Bugün, 29 Mart 2024 Cuma

Yılmaz İMANLIK


ŞEKER KÂĞITLARI     

ŞEKER KÂĞITLARI     


Şeker kâğıtları…

     Ne güzel şeydi onlar!

     Çocukluğumuzda hayatımıza ayrı bir renk katan cıvıl cıvıl şeyler…

     Kitaplarımızın arasında, bir çocuk annesini nasıl beklerse özlemle kitabın kapağının açılmasını bekleyen sihirli parıltılar…

     Mahalle mektebine giderken Elif cüzünün içinde yeni bir harf öğrendiğimizde sevincimizi önce onlarla paylaşırdık, hatırlayanınız var mı?

     Bayramlarda bizim için şeker yemekten daha önemlisi şeker kâğıdı toplamaktı. Sanki şeker mevsimi bir anda geçiverecekmiş gibi ellerimizi nasıl çabuk tutardık. Onlardan çeşit çeşit süsler yapardık. Çoğu evin tavanında ikiz fındıklarla sarmaş dolaş halde görürdük onları ya da masaları, vitrinleri süsleyen turna kuşları gibi bir şeydiler…

     Şeker kâğıtlarının katlanması ayrı bir hüner gerektirirdi elbet. Onu öyle paçavra gibi katlayıp koyamazdık kitapların arasına. Onların da kalbinin olduğunu ve kırılabileceğini düşünürdük. İncitiriz diye korkardık. Yol kenarında parçalanıp atılmış bir şeker kâğıdı görsek içimiz nasıl acırdı.

     Ne kadar saf, yalansız ve tatlı bir dünya sunarlardı bize.

     Şimdiki çocuklar onların yerini plastik oyuncaklarla doldurup kendilerine sahte bir dünya kurmaya çalışıyorlar… Doldurabilirler mi?

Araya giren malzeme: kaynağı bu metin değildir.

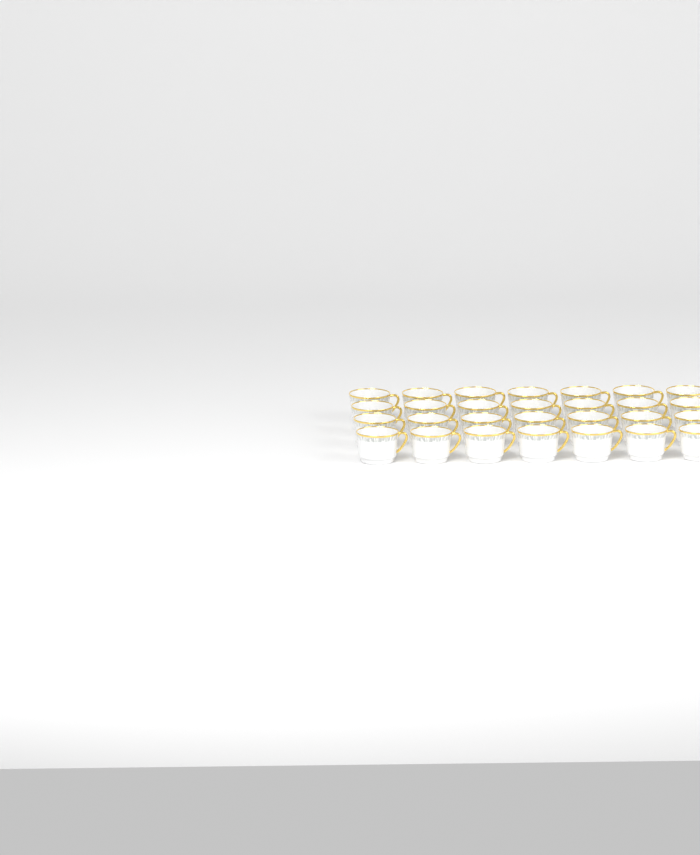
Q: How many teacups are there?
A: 28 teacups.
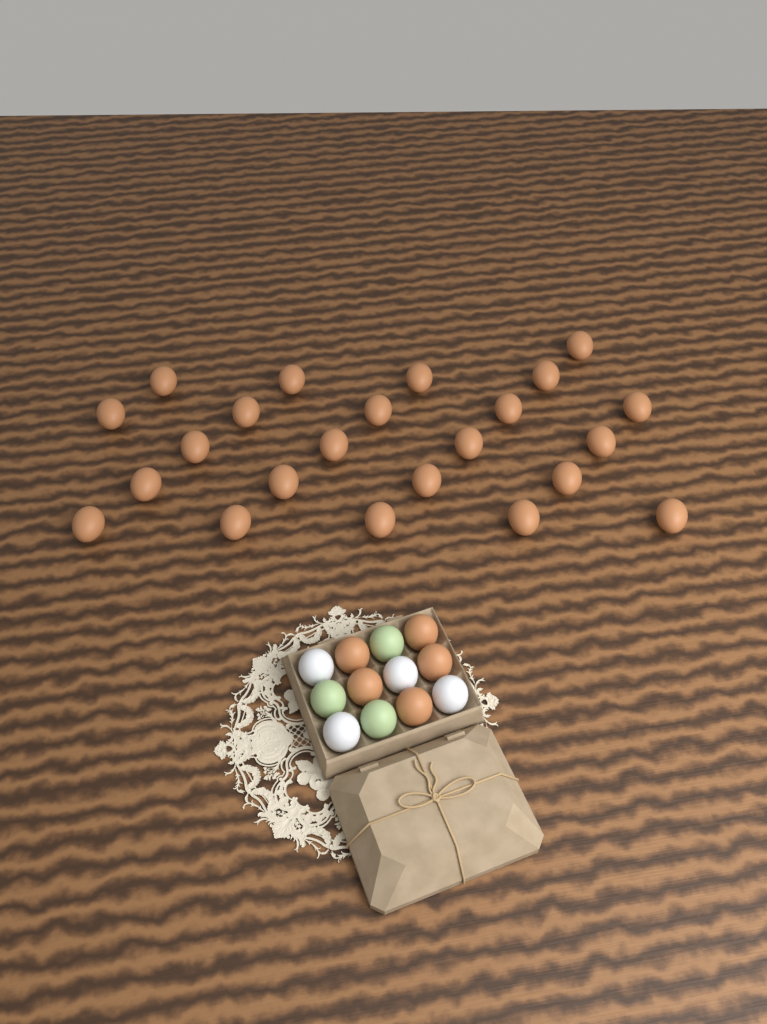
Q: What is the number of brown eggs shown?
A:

     Yeni nesil kitapların arasında reklâm kokan ayraçlar, şeker kâğıtlarının tadını hiç vermiyor bana. Hani arada konuşmalıyım onlarla, kitap okurken dertleşmeliyim. Gözlerimden yaş düştüğünde sayfaların arasına beni teselli etmeli. Onlara bakarak gülümseyebilmeliyim. Ruhum ısınmalı. İşte böyle bir dosttu şeker kâğıtları.

     Belki de gözlerimizdeki ışıltının yavaş yavaş yok olmasının nedeni şeker kâğıtlarını yırtıp büyük bir açgözlülükle şekerlere saldırmamızdır. Ne dersiniz?